🌱Seed 🙂Agree 🌳Thought-Tree


Importance: 10%

The Big Idea

Note Tree for various aspects as they develop LCOS Community Notes first part of the process undertaken: Opening LCOS Visioning Process

Related Notes: LCOS Community Notes Notes on the Nature of Order Thinking of Spatial Relationships as Centers LCOS Pastoral Practices and Perspective


John 6:32-33

Jesus then said to them, “Truly, truly, I say to you, it was not Moses who gave you the bread from heaven, but my Father gives you the true bread from heaven. For the bread of God is he who comes down from heaven and gives life to the world.

John 10:9-10

I am the door. If anyone enters by me, he will be saved and will go in and out and find pasture. The thief comes only to steal and kill and destroy. I came that they may have life and have it abundantly.

Proverbs 15:22

Without counsel plans fail, but with many advisers they succeed.

Proverbs 25:15

With patience a ruler may be persuaded, and a soft tongue will break a bone.

THE DATA.
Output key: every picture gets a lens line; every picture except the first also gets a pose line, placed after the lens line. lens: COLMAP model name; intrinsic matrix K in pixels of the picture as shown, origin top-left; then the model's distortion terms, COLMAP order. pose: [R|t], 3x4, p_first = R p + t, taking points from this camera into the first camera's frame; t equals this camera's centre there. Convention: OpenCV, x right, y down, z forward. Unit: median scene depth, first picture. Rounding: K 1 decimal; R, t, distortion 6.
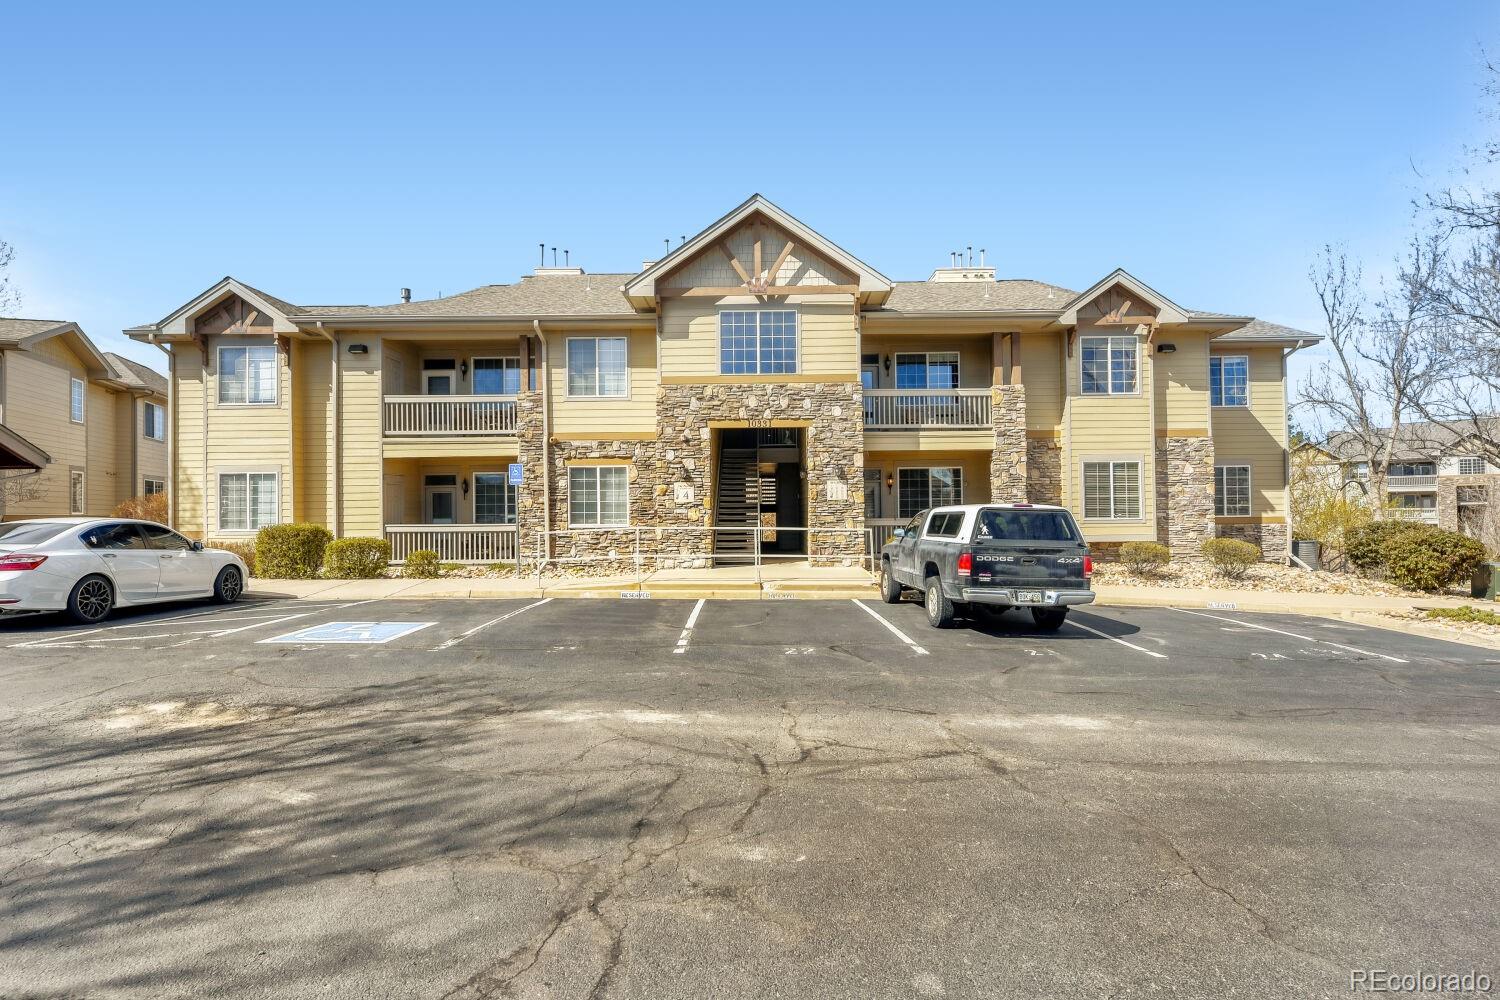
lens RADIAL K [[795.9, 0, 764.0], [0, 795.9, 502.9], [0, 0, 1]] dist [0.017151, -0.000525]
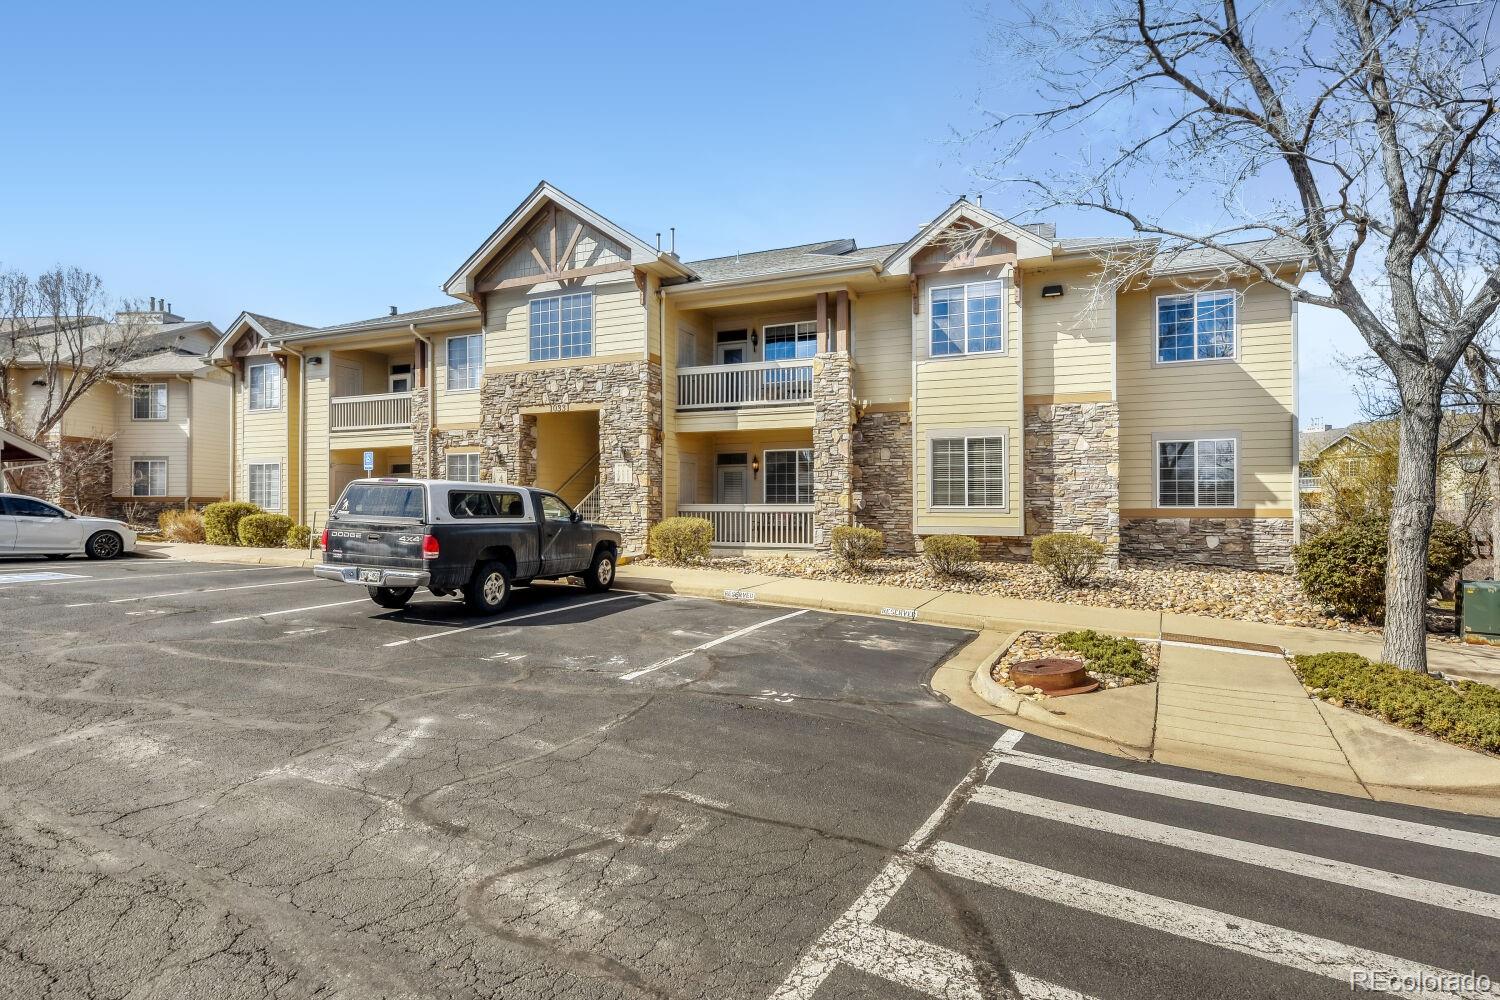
lens RADIAL K [[795.9, 0, 753.6], [0, 795.9, 498.9], [0, 0, 1]] dist [0.017151, -0.000525]
pose [[0.906792, 0.006484, -0.421529, 0.607805], [-0.006202, 0.999979, 0.002041, 0.011602], [0.421533, 0.000763, 0.906813, 0.176145]]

PROBLEMS TO WORK ON.
A: Answer these questions from the LCOS note page:
(i) What importance level does the page assign?
(ii) According to the verse from Proverbs 15:22, what happens to plans without counsel?
(iii) According to the verse from Proverbs 25:15, what will a soft tongue break?
B: Pick out every line of the records that contains the string "pose". Case counts.

ANSWERS FOR THIS EXERCISE.
A:
(i) 10%
(ii) They fail.
(iii) A bone.

B:
Output key: every picture gets a lens line; every picture except the first also gets a pose line, placed after the lens line. lens: COLMAP model name; intrinsic matrix K in pixels of the picture as shown, origin top-left; then the model's distortion terms, COLMAP order. pose: [R|t], 3x4, p_first = R p + t, taking points from this camera into the first camera's frame; t equals this camera's centre there. Convention: OpenCV, x right, y down, z forward. Unit: median scene depth, first picture. Rounding: K 1 decimal; R, t, distortion 6.
pose [[0.906792, 0.006484, -0.421529, 0.607805], [-0.006202, 0.999979, 0.002041, 0.011602], [0.421533, 0.000763, 0.906813, 0.176145]]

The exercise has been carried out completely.